### Data shown
%%
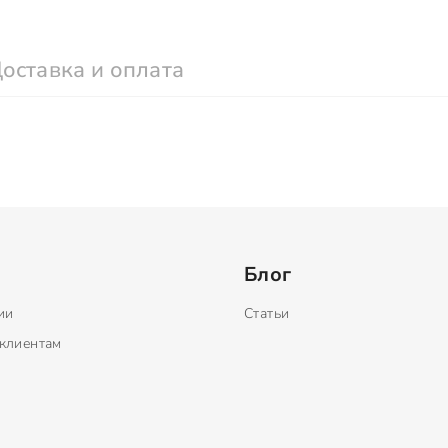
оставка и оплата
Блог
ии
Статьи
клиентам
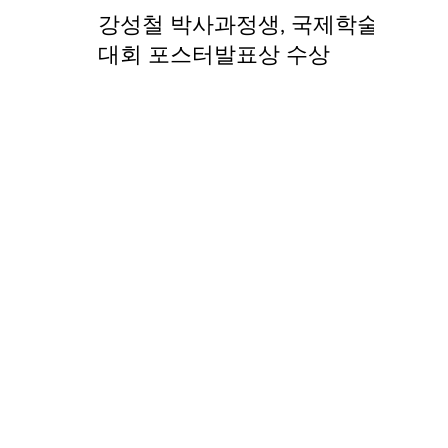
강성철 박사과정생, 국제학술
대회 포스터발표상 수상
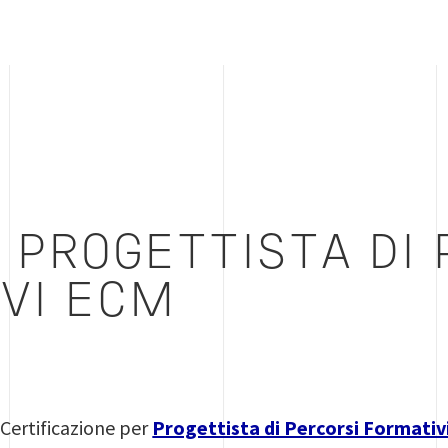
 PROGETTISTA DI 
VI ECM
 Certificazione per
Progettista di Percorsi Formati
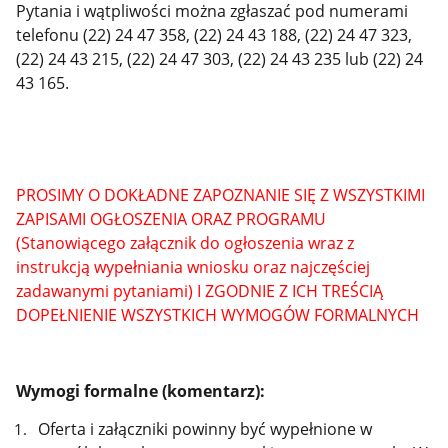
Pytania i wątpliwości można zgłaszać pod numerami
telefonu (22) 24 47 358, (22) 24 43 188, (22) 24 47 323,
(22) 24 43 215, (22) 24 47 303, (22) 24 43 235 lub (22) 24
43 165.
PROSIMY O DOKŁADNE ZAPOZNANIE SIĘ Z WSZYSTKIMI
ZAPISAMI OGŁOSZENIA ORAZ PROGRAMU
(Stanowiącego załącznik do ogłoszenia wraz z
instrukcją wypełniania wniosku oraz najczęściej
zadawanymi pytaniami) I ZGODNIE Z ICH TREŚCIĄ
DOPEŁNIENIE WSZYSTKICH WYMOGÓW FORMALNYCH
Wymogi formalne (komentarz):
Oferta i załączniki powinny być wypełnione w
%%
%%
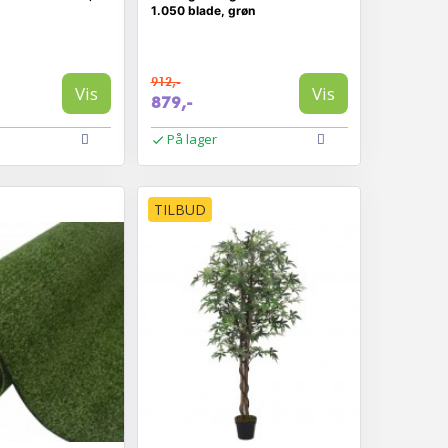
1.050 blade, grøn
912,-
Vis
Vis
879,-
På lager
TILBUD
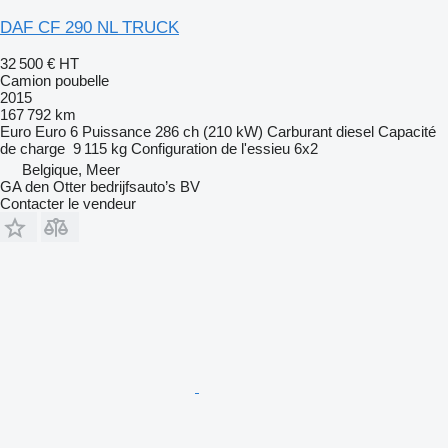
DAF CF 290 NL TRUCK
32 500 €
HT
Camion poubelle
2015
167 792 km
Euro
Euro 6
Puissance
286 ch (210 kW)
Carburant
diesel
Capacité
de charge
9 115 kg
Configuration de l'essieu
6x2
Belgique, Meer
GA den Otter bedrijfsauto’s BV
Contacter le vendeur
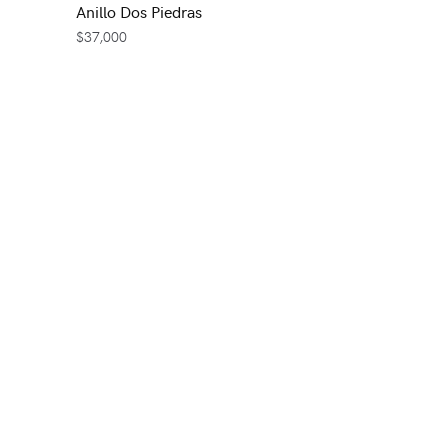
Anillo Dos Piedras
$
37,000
%%
### Task instructions
Write out the stretch of data above from the line containing "оставка и оплата" through the line containing "Progettista di Percorsi Formati", and omit the pictures.

### Your solution
оставка и оплата
Блог
ии
Статьи
клиентам
강성철 박사과정생, 국제학술
대회 포스터발표상 수상
 PROGETTISTA DI 
VI ECM
 Certificazione per
Progettista di Percorsi Formati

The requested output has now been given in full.